Reputation: 6116
I'm pretty new to R..
I'm reading in a file that looks like this:
1 2 1
1 4 2
1 6 4
and storing it in a matrix:
matrix <- read.delim("filename",...)
Does anyone know how to make a for statement that adds up the first and last numbers of one row per iteration ?
So the output would be:
2
3
5
Many thanks!
Edit: My bad, I should have made this more clear... I'm actually more interested in an actual for-loop where I can use multiple values from any column on that specific row in each iteration. The adding up numbers was just an example. I'm actually planning on doing much more with those values (for more than 2 columns), and there are many rows.
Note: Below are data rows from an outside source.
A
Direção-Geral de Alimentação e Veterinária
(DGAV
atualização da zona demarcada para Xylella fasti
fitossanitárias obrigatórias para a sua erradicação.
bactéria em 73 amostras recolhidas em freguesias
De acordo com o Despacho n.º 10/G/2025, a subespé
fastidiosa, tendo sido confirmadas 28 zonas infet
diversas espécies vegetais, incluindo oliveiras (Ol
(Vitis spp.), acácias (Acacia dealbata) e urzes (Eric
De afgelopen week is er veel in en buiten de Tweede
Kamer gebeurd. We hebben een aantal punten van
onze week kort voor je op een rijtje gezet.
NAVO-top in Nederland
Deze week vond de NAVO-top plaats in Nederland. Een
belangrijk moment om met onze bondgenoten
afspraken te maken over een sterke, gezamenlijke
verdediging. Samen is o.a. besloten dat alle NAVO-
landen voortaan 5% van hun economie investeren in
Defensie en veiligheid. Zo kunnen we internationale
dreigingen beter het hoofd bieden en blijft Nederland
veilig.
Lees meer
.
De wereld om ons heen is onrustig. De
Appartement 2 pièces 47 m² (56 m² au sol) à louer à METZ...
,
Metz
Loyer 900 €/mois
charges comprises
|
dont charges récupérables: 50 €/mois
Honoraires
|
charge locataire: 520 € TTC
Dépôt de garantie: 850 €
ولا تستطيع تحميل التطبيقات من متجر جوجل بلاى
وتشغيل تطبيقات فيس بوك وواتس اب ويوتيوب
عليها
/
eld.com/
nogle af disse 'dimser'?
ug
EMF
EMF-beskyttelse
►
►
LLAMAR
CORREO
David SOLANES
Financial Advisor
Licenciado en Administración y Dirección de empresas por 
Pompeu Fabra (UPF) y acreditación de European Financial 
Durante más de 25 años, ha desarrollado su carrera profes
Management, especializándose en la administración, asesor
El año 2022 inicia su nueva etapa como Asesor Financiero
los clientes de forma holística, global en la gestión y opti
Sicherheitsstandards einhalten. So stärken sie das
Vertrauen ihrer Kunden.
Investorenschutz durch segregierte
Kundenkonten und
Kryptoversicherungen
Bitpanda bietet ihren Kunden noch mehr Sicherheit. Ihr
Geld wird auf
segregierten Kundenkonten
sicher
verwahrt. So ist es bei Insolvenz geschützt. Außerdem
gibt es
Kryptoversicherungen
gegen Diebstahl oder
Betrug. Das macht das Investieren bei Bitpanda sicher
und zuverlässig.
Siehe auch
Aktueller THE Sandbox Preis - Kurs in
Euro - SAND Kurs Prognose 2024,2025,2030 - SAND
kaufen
So something in the lines of:
for (i in matrix_i) #where i means each row
{
#do something with column j and column x from row i, for example add them up
}
Upvotes: 0
Views: 8284
Reputation: 146154
You probably can use an apply function or a vectorized approach --- and if you can you really should, but you ask for how to do it in a for loop, so here's how to do that. (Let's call your matrix m
.)
results <- numeric(nrow(m))
for (row in nrow(m)) {
results[row] <- m[row, 1] + m[row, 3]
}
Upvotes: 1
Reputation: 263481
This is probably one of those 100 ways to skin a cat questions. You are perhaps looking for the rowSums
function, although you might also find many answers using the apply
function.
Upvotes: 0
Reputation: 5378
Something along these lines should work rather efficiently (i.e. this is a vectorised approach):
m <- matrix(c(1,1,1,2,4,6,1,2,4), 3, 3)
# [,1] [,2] [,3]
# [1,] 1 2 1
# [2,] 1 4 2
# [3,] 1 6 4
v <- m[,1] + m[,3]
# [1] 2 3 5
Upvotes: 4
Reputation: 78630
If you want to get a vector out of this, it is simpler (and marginally computationally faster) to use apply rather than a for statement. In this case,
sums = apply(m, 1, function(x) x[1] + x[3])
Also, you shouldn't call your variables "matrix" since that is the name of a built in function.
ETA: There is an even easier and computationally faster way. R lets you pull out columns and add them together (since they are vectors, they will get added elementwise):
sums = m[, 1] + m[, 3]
m[, 1] means the first column of the data.